ElasticsearchHow-ToBeginner · 4 min read

How to Scale Elasticsearch Cluster: Simple Steps and Tips

To scale an Elasticsearch cluster, add more data nodes to distribute data and queries, and adjust the number of shards and replicas for better load balancing and fault tolerance. You can scale horizontally by increasing nodes or vertically by upgrading hardware resources.

📐

Syntax

Scaling an Elasticsearch cluster involves configuring nodes and shard settings.

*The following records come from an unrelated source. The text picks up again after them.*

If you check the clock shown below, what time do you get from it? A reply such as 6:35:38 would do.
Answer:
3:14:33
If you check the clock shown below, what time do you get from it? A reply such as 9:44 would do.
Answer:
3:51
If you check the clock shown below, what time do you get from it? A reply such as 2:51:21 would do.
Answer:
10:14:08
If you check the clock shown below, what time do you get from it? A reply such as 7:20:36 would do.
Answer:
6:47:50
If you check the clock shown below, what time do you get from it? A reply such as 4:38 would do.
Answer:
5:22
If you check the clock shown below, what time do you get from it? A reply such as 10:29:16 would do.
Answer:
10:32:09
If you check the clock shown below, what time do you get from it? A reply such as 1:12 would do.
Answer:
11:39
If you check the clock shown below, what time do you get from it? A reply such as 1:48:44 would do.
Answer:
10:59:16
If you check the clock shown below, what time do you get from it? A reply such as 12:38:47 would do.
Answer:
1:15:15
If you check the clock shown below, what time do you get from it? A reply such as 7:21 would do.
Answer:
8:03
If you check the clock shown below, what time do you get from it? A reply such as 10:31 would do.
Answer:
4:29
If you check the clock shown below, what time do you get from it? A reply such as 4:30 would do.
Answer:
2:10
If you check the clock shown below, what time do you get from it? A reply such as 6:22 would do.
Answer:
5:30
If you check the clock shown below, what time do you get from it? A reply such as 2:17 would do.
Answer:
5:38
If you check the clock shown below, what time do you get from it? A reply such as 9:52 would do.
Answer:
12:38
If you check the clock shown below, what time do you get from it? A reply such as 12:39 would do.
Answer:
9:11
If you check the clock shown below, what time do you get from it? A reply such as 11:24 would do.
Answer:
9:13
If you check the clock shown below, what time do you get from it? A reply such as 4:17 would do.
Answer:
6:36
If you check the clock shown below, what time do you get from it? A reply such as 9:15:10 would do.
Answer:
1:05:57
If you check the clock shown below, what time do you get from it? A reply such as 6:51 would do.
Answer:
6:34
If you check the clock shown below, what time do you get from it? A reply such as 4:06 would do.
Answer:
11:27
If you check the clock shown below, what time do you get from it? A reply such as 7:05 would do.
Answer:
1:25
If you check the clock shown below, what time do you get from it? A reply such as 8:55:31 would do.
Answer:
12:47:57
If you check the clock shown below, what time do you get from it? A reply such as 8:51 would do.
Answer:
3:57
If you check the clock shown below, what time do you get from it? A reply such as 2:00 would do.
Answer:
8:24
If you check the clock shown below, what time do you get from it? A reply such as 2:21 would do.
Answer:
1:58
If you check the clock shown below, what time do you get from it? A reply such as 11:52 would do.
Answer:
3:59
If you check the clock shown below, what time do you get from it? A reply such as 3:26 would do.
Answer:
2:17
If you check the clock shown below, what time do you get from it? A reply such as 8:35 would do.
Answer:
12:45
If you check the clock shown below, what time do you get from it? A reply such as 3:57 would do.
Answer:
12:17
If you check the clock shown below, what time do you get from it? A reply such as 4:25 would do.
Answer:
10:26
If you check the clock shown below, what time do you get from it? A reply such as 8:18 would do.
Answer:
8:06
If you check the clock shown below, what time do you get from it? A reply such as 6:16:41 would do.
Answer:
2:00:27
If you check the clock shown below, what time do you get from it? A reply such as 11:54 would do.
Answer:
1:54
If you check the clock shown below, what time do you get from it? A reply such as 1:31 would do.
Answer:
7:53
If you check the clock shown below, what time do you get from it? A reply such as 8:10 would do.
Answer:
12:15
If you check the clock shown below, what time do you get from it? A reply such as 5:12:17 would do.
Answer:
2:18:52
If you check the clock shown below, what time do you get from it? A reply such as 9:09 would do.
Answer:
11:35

Key parts include:

Nodes: Servers that hold data and perform operations.
Shards: Pieces of an index that distribute data.
Replicas: Copies of shards for fault tolerance.
Cluster settings: Adjusted via APIs or config files to add nodes or change shard counts.

json

PUT /my-index/_settings
{
  "index": {
    "number_of_replicas": 1
  }
}

💻

Example

This example shows how to add a new data node to the cluster and update an index to increase replicas for better availability.

yaml + json

# Add a new node by configuring elasticsearch.yml on the new server
node.name: node-3
node.master: false
node.data: true
cluster.name: my-cluster
network.host: 192.168.1.3

# Update index settings to increase replicas
PUT /my-index/_settings
{
  "index": {
    "number_of_replicas": 2
  }
}

Output

{ "acknowledged": true, "shards_acknowledged": true, "index": "my-index" }

⚠️

Common Pitfalls

Common mistakes when scaling Elasticsearch include:

Setting too many shards for small data, causing overhead.
Not balancing shards evenly across nodes.
Ignoring hardware limits like CPU, memory, and disk I/O.
Failing to update replica counts after adding nodes.

Always monitor cluster health and rebalance shards after scaling.

json

## Wrong: Creating too many shards for a small index
PUT /small-index
{
  "settings": {
    "number_of_shards": 50,
    "number_of_replicas": 1
  }
}

## Right: Use fewer shards for small data
PUT /small-index
{
  "settings": {
    "number_of_shards": 1,
    "number_of_replicas": 1
  }
}

📊

Quick Reference

Add nodes: Configure new servers with node.data: true and join cluster.
Adjust shards: Set number_of_shards at index creation; cannot change later.
Adjust replicas: Change number_of_replicas anytime for fault tolerance.
Monitor: Use _cluster/health API to check cluster status.

✅

Key Takeaways

Scale Elasticsearch by adding data nodes to distribute load horizontally.

Set shard count wisely at index creation; replicas can be changed anytime.

Avoid too many shards for small datasets to reduce overhead.

Monitor cluster health and rebalance shards after scaling.

Upgrade hardware resources for vertical scaling if needed.